Monday, September 22, 2008

1 + 8 = 18


September 17th-21st was one hell of a birthday extravagaza. Thank you to those who bombarded me with birthday wishes via technological devices or meet, greets and outings. All those contributions made me a very happy birthday girl.

Last week wasnt just my birthday but also Air New Zealand Fashion Week. I was avoiding the hype as there was nothing for me to get hyped about and I couldnt be bothered reading the crap on Runway Reported. However I came across a new blog which has been enjoyable to read as Ellen Falconer who is the author of Hearts on Fire gives an opinion and really makes hearing about Fashion Week not so pretentious and fuck off wanky.

It is adorable with a some jazz. She does not strain from the truth and reality. Thank fuck for reality!

Thursday, September 18, 2008

Your fortune of fail

Why are some people such fucking idiots? Are they even that stupid? It goes with their stereotype, but really can you actually be so dumb? Obviously.

For fucks sake someone who gets exposed so regularly needs to make a break through with something good, for the better. I am getting so fed up with today's "celebrity" clientel.
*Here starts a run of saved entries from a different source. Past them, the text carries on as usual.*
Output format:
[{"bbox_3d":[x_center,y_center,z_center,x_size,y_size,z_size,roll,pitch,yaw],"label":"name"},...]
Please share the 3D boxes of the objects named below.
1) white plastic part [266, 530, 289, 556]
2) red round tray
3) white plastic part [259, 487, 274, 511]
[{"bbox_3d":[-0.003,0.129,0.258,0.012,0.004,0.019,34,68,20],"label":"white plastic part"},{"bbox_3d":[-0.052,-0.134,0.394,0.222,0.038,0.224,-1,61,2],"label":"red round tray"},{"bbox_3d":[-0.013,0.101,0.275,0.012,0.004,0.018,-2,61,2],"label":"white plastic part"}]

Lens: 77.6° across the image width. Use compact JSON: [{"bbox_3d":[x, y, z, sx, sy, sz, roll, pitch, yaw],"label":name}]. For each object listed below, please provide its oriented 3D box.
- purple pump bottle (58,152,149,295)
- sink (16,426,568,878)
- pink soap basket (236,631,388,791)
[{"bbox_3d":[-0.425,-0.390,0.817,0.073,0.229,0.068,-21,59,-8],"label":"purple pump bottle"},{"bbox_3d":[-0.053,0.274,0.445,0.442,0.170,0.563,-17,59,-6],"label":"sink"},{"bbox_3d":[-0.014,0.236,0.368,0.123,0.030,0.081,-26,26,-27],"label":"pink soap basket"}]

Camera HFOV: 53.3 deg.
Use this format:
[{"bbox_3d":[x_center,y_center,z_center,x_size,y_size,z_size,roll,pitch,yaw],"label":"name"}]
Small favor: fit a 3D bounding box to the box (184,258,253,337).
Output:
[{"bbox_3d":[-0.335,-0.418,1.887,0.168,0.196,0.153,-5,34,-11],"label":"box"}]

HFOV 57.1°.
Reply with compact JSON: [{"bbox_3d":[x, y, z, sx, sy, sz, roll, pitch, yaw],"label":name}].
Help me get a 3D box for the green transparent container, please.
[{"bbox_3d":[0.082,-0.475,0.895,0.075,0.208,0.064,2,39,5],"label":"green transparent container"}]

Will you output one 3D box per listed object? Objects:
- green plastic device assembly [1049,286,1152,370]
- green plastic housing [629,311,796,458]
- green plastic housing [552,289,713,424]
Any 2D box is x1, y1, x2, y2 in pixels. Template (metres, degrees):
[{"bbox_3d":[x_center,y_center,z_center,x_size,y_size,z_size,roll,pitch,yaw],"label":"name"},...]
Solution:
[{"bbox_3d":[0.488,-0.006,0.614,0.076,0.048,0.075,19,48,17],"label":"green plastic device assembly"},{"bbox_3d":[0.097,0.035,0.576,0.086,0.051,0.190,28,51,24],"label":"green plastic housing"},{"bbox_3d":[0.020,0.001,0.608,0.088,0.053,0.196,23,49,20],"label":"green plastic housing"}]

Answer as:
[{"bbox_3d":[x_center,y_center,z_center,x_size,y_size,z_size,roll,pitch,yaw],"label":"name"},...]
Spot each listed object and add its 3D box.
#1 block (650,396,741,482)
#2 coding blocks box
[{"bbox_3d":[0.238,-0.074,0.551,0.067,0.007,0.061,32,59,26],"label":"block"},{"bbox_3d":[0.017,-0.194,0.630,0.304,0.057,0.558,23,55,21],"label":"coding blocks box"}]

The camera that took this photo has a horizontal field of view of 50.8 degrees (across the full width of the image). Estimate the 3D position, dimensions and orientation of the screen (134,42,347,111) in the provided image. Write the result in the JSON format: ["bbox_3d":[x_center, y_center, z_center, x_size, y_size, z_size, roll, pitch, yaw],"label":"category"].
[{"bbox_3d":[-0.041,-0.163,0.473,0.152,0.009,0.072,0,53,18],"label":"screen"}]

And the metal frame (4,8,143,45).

There are bigger and more important things in this world than you.

Shit, get off your high horse, what is it that you really do, that really matters to and will really help change the world? Because whatever it is now is doing shit all. You are encouraging deadly sins that we are already finding hard to draw away from.

What you do in your life cant be that rewarding.

Fuck, I hate what surfing the internet does to me, makes me all bi-polar and Miss Big Contradiction.

Sunday, September 7, 2008

Save 2008 seventh form students

All I know is that during this past weekend I have learnt that a lot of us are confused with what to do next year, as we draw closer to the real world. It happens every year with a new lot of students but I am in it this year and I am sitting on a pointy fucking fence which is very uncomfortable!

Monday, September 1, 2008

Fuck you September

For once I had a bad day away from my classes. I had a productive full day at school with motivation just looping around my body during photography and art design and I think that I am finally on a role with both of my folios.

It wasnt until school was over when I sunk in to my seat and repeated the f-word. It was so strange, usually things would be the opposite but because I have had the chance to actually think about my future I really feel like stabbing something.

Perhaps I should put all my options in to balloons and pop them one by one until there is one balloon left and that being the direction I take in life. However, knowing my luck it would be the worse. Yet knowing my predicitions, that bad luck could have potentional to surprise me with what I wanted in the first place. Thus making the balloon idea, well, stupid.

I'm feeling a bit short straw at the moment and slowly growing awkward. I just e-mailed someone that I look up to a letter that I wrote on the bus, filled with 21 question marks. I am afraid that it may be a bit invasive and perhaps tonight wasnt the appropriate time to send it off, but I was peaking on pen and paper and if I stop I'll never climb up my ladder.

Some of the questions I was asking was something a religious person may ask their God or a stoner would bring up in conversation for some fucked up knowlegde. It was so self-indulged - oh fuck, I am self-indulged.

Self-induglement was basically the theme of todays special conversation.